This is one of the engagements I look back on most fondly, and the reason is that it was a deceptively simple build that ended up doing real scientific work in the world. The project was POOL — the Pedigree of Oat Lines — a database and web tool built in 2008 for Agriculture and Agri-Food Canada, the federal department whose Central Experimental Farm in Ottawa has been the heart of Canadian agricultural research since the 1880s. POOL was for the scientists working on oat genetics: a place to put research photographs and field observations, and a way to find what other researchers around the world had observed about the same thing.
Tags instead of folders
The technical bet was simple, and at the time it was not yet the obvious choice. Earlier research tools in this lineage organised information hierarchically — variety, then year, then trial, then observation — the way a paper filing cabinet would have. That structure is fine if you already know exactly where the thing you are looking for lives. It becomes a wall the moment someone in one country needs to find what a colleague in another country observed about a problem they are both staring at for the first time.

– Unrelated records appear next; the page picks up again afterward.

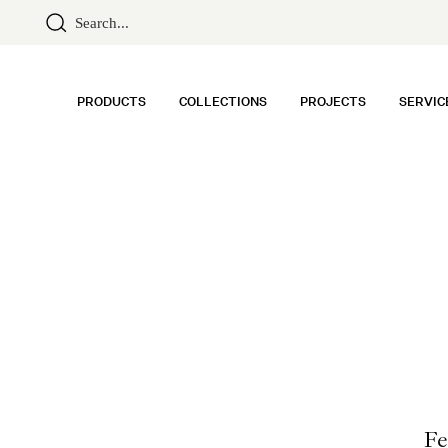
PRODUCTS
COLLECTIONS
PROJECTS
SERVIC
Fe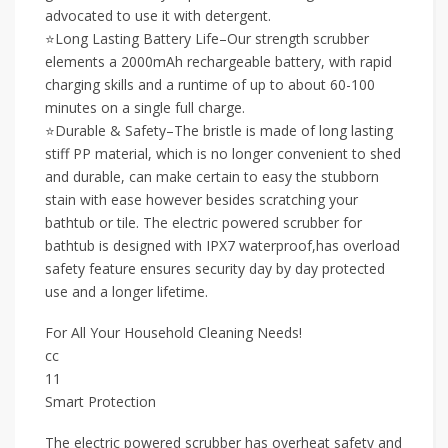
advocated to use it with detergent.
⭐Long Lasting Battery Life–Our strength scrubber
elements a 2000mAh rechargeable battery, with rapid
charging skills and a runtime of up to about 60-100
minutes on a single full charge.
⭐Durable & Safety–The bristle is made of long lasting
stiff PP material, which is no longer convenient to shed
and durable, can make certain to easy the stubborn
stain with ease however besides scratching your
bathtub or tile. The electric powered scrubber for
bathtub is designed with IPX7 waterproof,has overload
safety feature ensures security day by day protected
use and a longer lifetime.
For All Your Household Cleaning Needs!
cc
11
Smart Protection
The electric powered scrubber has overheat safety and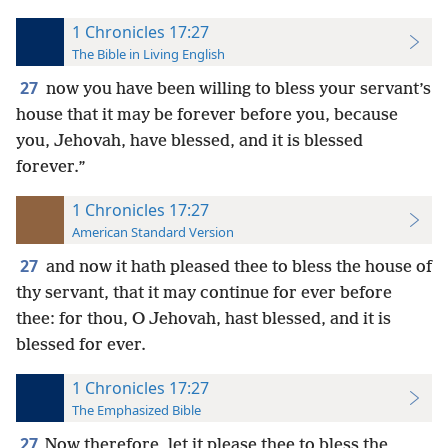
1 Chronicles 17:27
The Bible in Living English
27
now you have been willing to bless your servant’s
house that it may be forever before you, because
you, Jehovah, have blessed, and it is blessed
forever.”
1 Chronicles 17:27
American Standard Version
27
and now it hath pleased thee to bless the house of
thy servant, that it may continue for ever before
thee: for thou, O Jehovah, hast blessed, and it is
blessed for ever.
1 Chronicles 17:27
The Emphasized Bible
27
Now therefore, let it please thee to bless the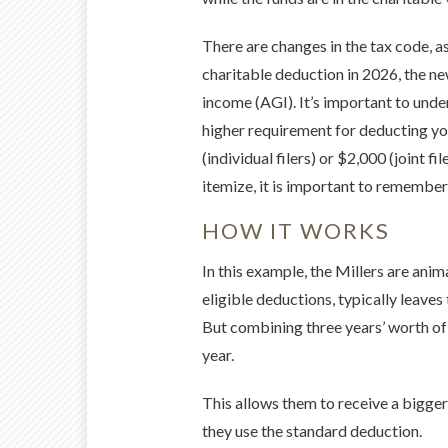
There are changes in the tax code, as
charitable deduction in 2026, the ne
income (AGI). It’s important to und
higher requirement for deducting yo
(individual filers) or $2,000 (joint f
itemize, it is important to remember 
HOW IT WORKS
In this example, the Millers are anim
eligible deductions, typically leave
But combining three years’ worth of 
year.
This allows them to receive a bigger
they use the standard deduction.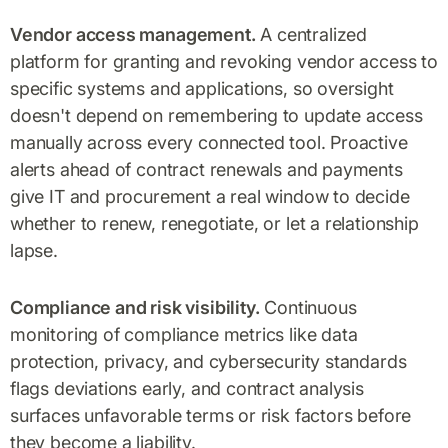
Vendor access management.
A centralized
platform for granting and revoking vendor access to
specific systems and applications, so oversight
doesn't depend on remembering to update access
manually across every connected tool. Proactive
alerts ahead of contract renewals and payments
give IT and procurement a real window to decide
whether to renew, renegotiate, or let a relationship
lapse.
Compliance and risk visibility.
Continuous
monitoring of compliance metrics like data
protection, privacy, and cybersecurity standards
flags deviations early, and contract analysis
surfaces unfavorable terms or risk factors before
they become a liability.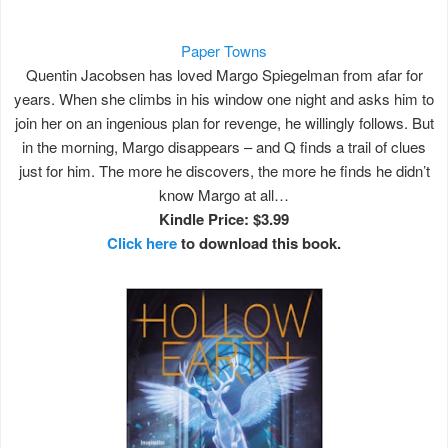
Paper Towns
Quentin Jacobsen has loved Margo Spiegelman from afar for
years. When she climbs in his window one night and asks him to
join her on an ingenious plan for revenge, he willingly follows. But
in the morning, Margo disappears – and Q finds a trail of clues
just for him. The more he discovers, the more he finds he didn’t
know Margo at all…
Kindle Price: $3.99
Click here
to download this book.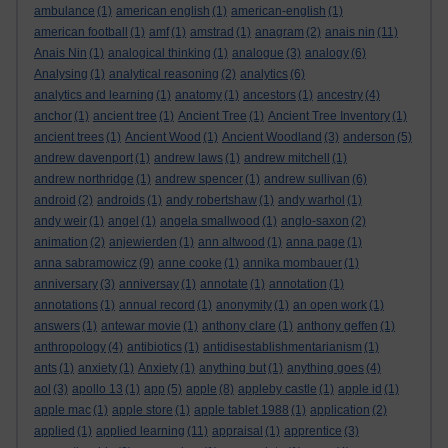
ambulance
(1)
american english
(1)
american-english
(1)
american football
(1)
amf
(1)
amstrad
(1)
anagram
(2)
anais nin
(11)
Anais Nin
(1)
analogical thinking
(1)
analogue
(3)
analogy
(6)
Analysing
(1)
analytical reasoning
(2)
analytics
(6)
analytics and learning
(1)
anatomy
(1)
ancestors
(1)
ancestry
(4)
anchor
(1)
ancient tree
(1)
Ancient Tree
(1)
Ancient Tree Inventory
(1)
ancient trees
(1)
Ancient Wood
(1)
Ancient Woodland
(3)
anderson
(5)
andrew davenport
(1)
andrew laws
(1)
andrew mitchell
(1)
andrew northridge
(1)
andrew spencer
(1)
andrew sullivan
(6)
android
(2)
androids
(1)
andy robertshaw
(1)
andy warhol
(1)
andy weir
(1)
angel
(1)
angela smallwood
(1)
anglo-saxon
(2)
animation
(2)
anjewierden
(1)
ann altwood
(1)
anna page
(1)
anna sabramowicz
(9)
anne cooke
(1)
annika mombauer
(1)
anniversary
(3)
anniversay
(1)
annotate
(1)
annotation
(1)
annotations
(1)
annual record
(1)
anonymity
(1)
an open work
(1)
answers
(1)
antewar movie
(1)
anthony clare
(1)
anthony geffen
(1)
anthropology
(4)
antibiotics
(1)
antidisestablishmentarianism
(1)
ants
(1)
anxiety
(1)
Anxiety
(1)
anything but
(1)
anything goes
(4)
aol
(3)
apollo 13
(1)
app
(5)
apple
(8)
appleby castle
(1)
apple id
(1)
apple mac
(1)
apple store
(1)
apple tablet 1988
(1)
application
(2)
applied
(1)
applied learning
(11)
appraisal
(1)
apprentice
(3)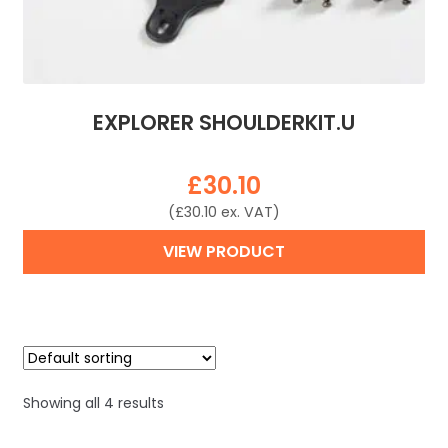
EXPLORER SHOULDERKIT.U
£
30.10
(
£
30.10
ex. VAT)
VIEW PRODUCT
Showing all 4 results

POOL stepped sideways. Researchers uploaded a photograph or a research note, and instead of filing it into a folder tree, they tagged it with the attributes that mattered: the variety, the symptom they were observing, the geography, the year, the trial conditions, whatever discriminating terms the working vocabulary of oat genetics gave them. Behind the scenes the build was unglamorous — PHP, MySQL, tables for tags and tables joining tags to records, the kind of architecture a competent developer in 2008 could build in a few weeks rather than the kind of formal ontology platform that would have required a research grant of its own. What computer science was starting to call an ontology approach to data, built simply enough that the scientists could actually maintain it themselves.
The moment the architecture earned its keep
The clearest example of why the tag-driven structure mattered came when a researcher in Canada uploaded photographs of a rust outbreak they were investigating in an oat trial. Within minutes of the upload — through nothing more clever than the same tags being applied to other records in the system — the tool surfaced research from a Japanese colleague who had documented something with the same symptom profile months earlier. The Canadian scientist had access to context that, in the hierarchical system, would have required either a literature search through journals that had not yet published, or the long way around through a phone call to a colleague who happened to know somebody who happened to remember reading something.

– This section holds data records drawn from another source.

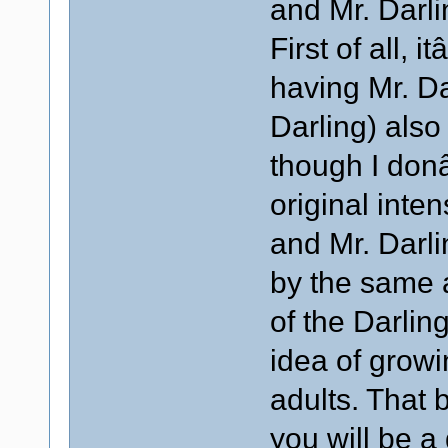
and Mr. Darli
First of all, 
having Mr. Da
Darling) also
though I don
original inte
and Mr. Darli
by the same a
of the Darling
idea of grow
adults. That 
you will be a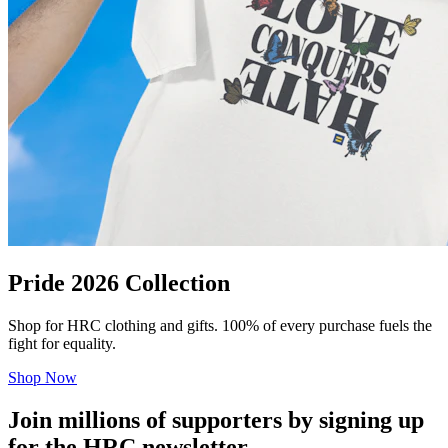
Pride 2026 Collection
Shop for HRC clothing and gifts. 100% of every purchase fuels the
fight for equality.
Shop Now
Join millions of supporters by signing up
for the HRC newsletter.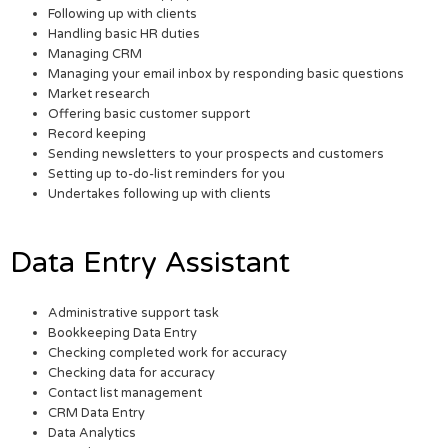
Following up with clients
Handling basic HR duties
Managing CRM
Managing your email inbox by responding basic questions
Market research
Offering basic customer support
Record keeping
Sending newsletters to your prospects and customers
Setting up to-do-list reminders for you
Undertakes following up with clients
Data Entry Assistant
Administrative support task
Bookkeeping Data Entry
Checking completed work for accuracy
Checking data for accuracy
Contact list management
CRM Data Entry
Data Analytics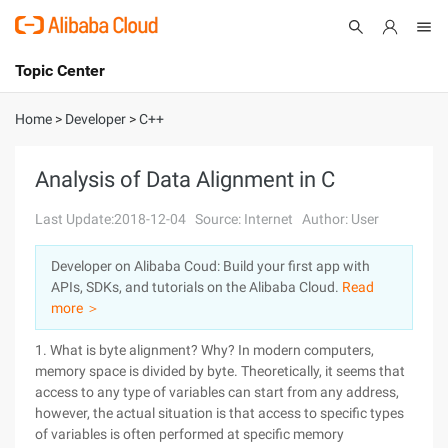
Topic Center
Submit
About
International - English
Home
>
Developer
>
C++
Products
Cart
Analysis of Data Alignment in C
Console
Solutions
Last Update:2018-12-04
Source: Internet
Author: User
Pricing
Developer on Alibaba Coud: Build your first app with
Sign Up
Log In
APIs, SDKs, and tutorials on the Alibaba Cloud.
Read
Marketplace
more ＞
1. What is byte alignment? Why? In modern computers,
Partners
memory space is divided by byte. Theoretically, it seems that
access to any type of variables can start from any address,
however, the actual situation is that access to specific types
of variables is often performed at specific memory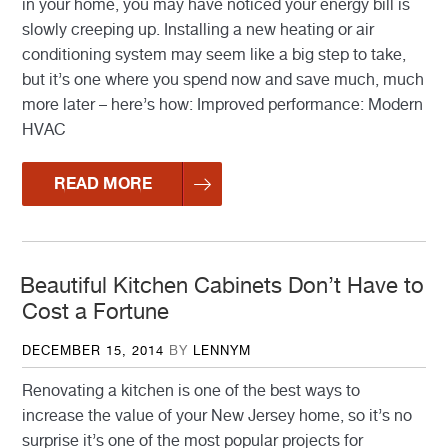
in your home, you may have noticed your energy bill is
slowly creeping up. Installing a new heating or air
conditioning system may seem like a big step to take,
but it’s one where you spend now and save much, much
more later – here’s how: Improved performance: Modern
HVAC
READ MORE
Beautiful Kitchen Cabinets Don’t Have to
Cost a Fortune
POSTED
DECEMBER 15, 2014
BY
LENNYM
ON
Renovating a kitchen is one of the best ways to
increase the value of your New Jersey home, so it’s no
surprise it’s one of the most popular projects for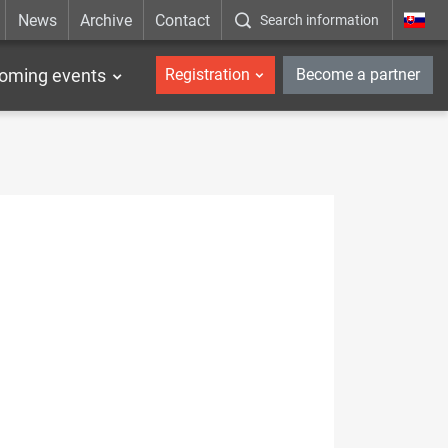
News
Archive
Contact
Search information
_en
oming events
Registration
Become a partner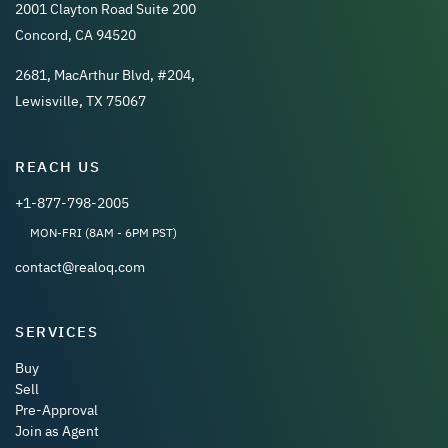
2001 Clayton Road Suite 200
Concord, CA 94520
2681, MacArthur Blvd, #204,
Lewisville, TX 75067
REACH US
+1-877-798-2005
MON-FRI (8AM - 6PM PST)
contact@realoq.com
SERVICES
Buy
Sell
Pre-Approval
Join as Agent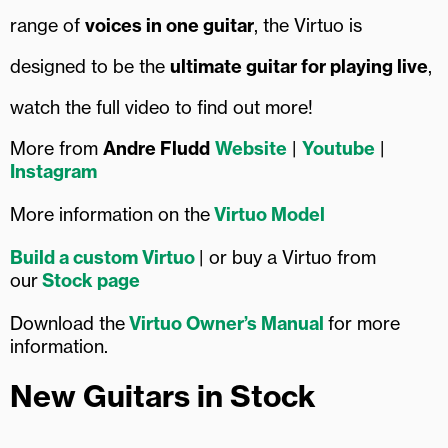
range of
voices in one guitar
, the Virtuo is
designed to be the
ultimate guitar for playing live
,
watch the full video to find out more!
More from
Andre Fludd
Website
|
Youtube
|
Instagram
More information on the
Virtuo Model
Build a custom Virtuo
| or buy a Virtuo from
our
Stock page
Download the
Virtuo Owner’s Manual
for more
information.
New Guitars in Stock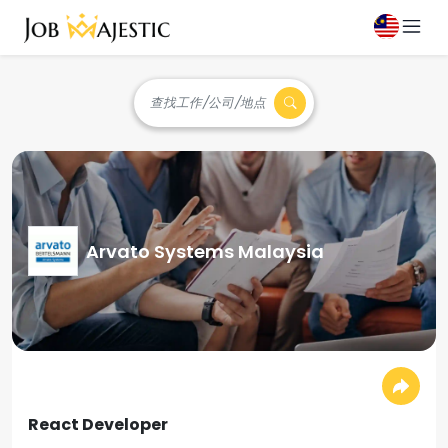
查找工作/公司/地点
Arvato Systems Malaysia
React Developer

Faster cross-discovery meant faster cause-determination, which meant the scientists could move on to the part of the work that actually needed human scientific judgement rather than spending the first week of an outbreak investigation discovering the outbreak was not as novel as it had looked. That is the job of a research tool — to give the scientists back the time the structure of an older tool was quietly taking from them.

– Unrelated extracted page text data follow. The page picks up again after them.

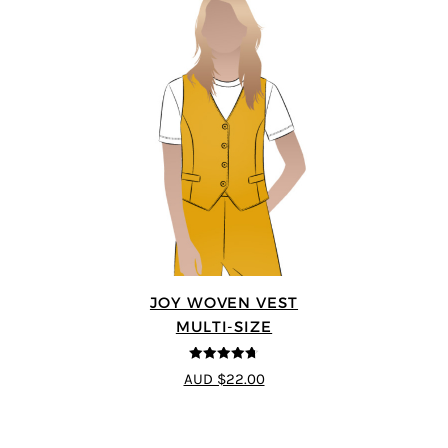
JOY WOVEN VEST
MULTI-SIZE
4.67
out of
AUD $22.00
5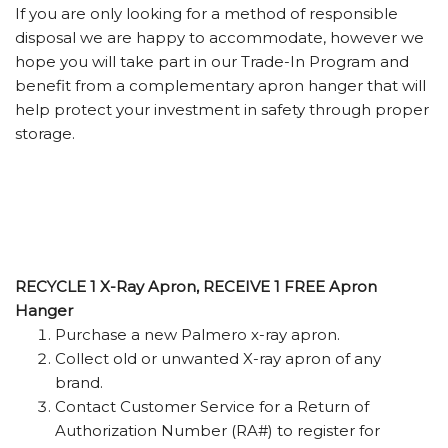
If you are only looking for a method of responsible
disposal we are happy to accommodate, however we
hope you will take part in our Trade-In Program and
benefit from a complementary apron hanger that will
help protect your investment in safety through proper
storage.
RECYCLE 1 X-Ray Apron, RECEIVE 1 FREE Apron
Hanger
Purchase a new Palmero x-ray apron.
Collect old or unwanted X-ray apron of any
brand.
Contact Customer Service for a Return of
Authorization Number (RA#) to register for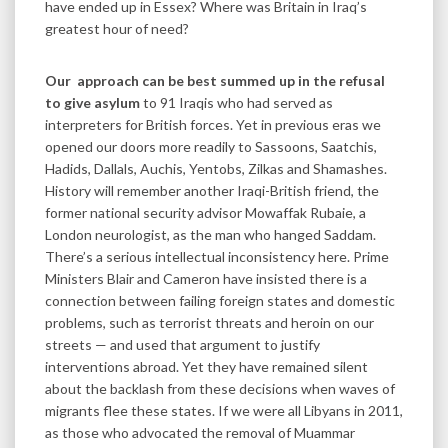
have ended up in Essex? Where was Britain in Iraq’s
greatest hour of need?
Our approach can be best summed up in the refusal
to give asylum
to 91 Iraqis who had served as
interpreters for British forces. Yet in previous eras we
opened our doors more readily to Sassoons, Saatchis,
Hadids, Dallals, Auchis, Yentobs, Zilkas and Shamashes.
History will remember another Iraqi-British friend, the
former national security advisor Mowaffak Rubaie, a
London neurologist, as the man who hanged Saddam.
There’s a serious intellectual inconsistency here. Prime
Ministers Blair and Cameron have insisted there is a
connection between failing foreign states and domestic
problems, such as terrorist threats and heroin on our
streets — and used that argument to justify
interventions abroad. Yet they have remained silent
about the backlash from these decisions when waves of
migrants flee these states. If we were all Libyans in 2011,
as those who advocated the removal of Muammar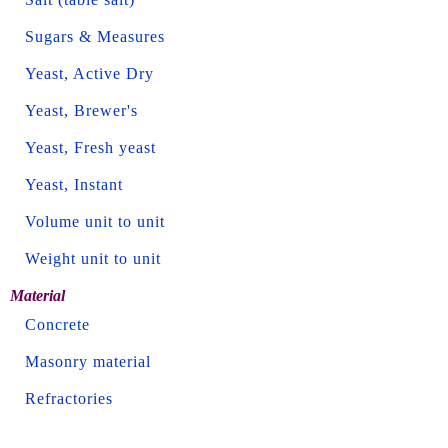
Sugars & Measures
Yeast, Active Dry
Yeast, Brewer's
Yeast, Fresh yeast
Yeast, Instant
Volume unit to unit
Weight unit to unit
Material
Concrete
Masonry material
Refractories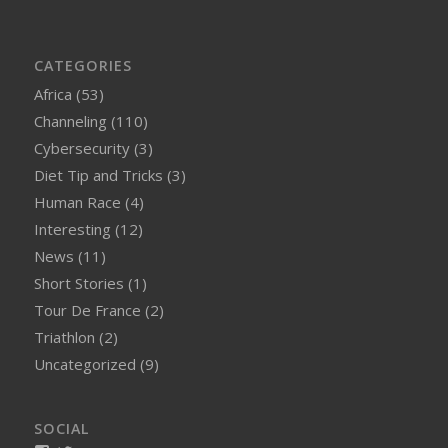
CATEGORIES
Africa
(53)
Channeling
(110)
Cybersecurity
(3)
Diet Tip and Tricks
(3)
Human Race
(4)
Interesting
(12)
News
(11)
Short Stories
(1)
Tour De France
(2)
Triathlon
(2)
Uncategorized
(9)
SOCIAL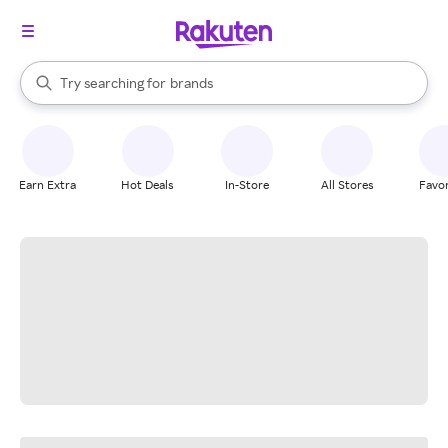
stores
When autocomplete results are available, use the up and down arrow k
Try searching for
brands
Search Rakuten
groceries
stores
Earn Extra
Hot Deals
In-Store
All Stores
Favor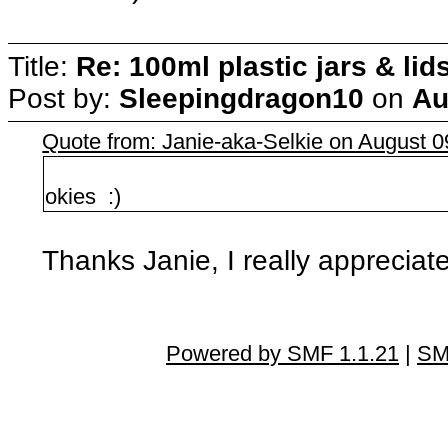
Title:
Re: 100ml plastic jars & lid
Post by:
Sleepingdragon10
on
Au
Quote from: Janie-aka-Selkie on August 
okies :)
Thanks Janie, I really appreciate i
Powered by SMF 1.1.21
|
SM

Where this pattern transfers
The principle this build was an early instance of has had a very long second life. Any system whose primary purpose is to help a user answer “what is this related to” rather than “where does this live” benefits from the same shape. Medical-image research databases where a clinician needs to find prior cases that share a presentation rather than prior cases filed under the same patient. Field-observation archives in conservation biology and entomology. Industrial-failure case banks where the question is “where else have we seen this symptom,” not “which plant did this report come from.” Cross-jurisdiction public-health systems. Anything where the value of the archive is in the connections between records, and the cost of the wrong structure is researcher time that nobody is ever going to get back.
- The build: Tag-driven research database and web tool for oat-genetics photography and field observations; many-to-many tag-to-record architecture; cross-discovery search
- Stack: PHP and MySQL
- Period: 2008
- Client: Agriculture and Agri-Food Canada — Central Experimental Farm, Ottawa
POOL led to an invitation to present the work to an internationally recognised panel of expert reviewers at the Central Experimental Farm in Ottawa — the kind of room a developer rarely gets to stand in, where the audience knows more about the scientific subject matter than the developer ever will and is interested only in whether the tool actually serves the science. The answer that day, on the strength of the cross-discovery work the researchers were already doing with it, was that it did.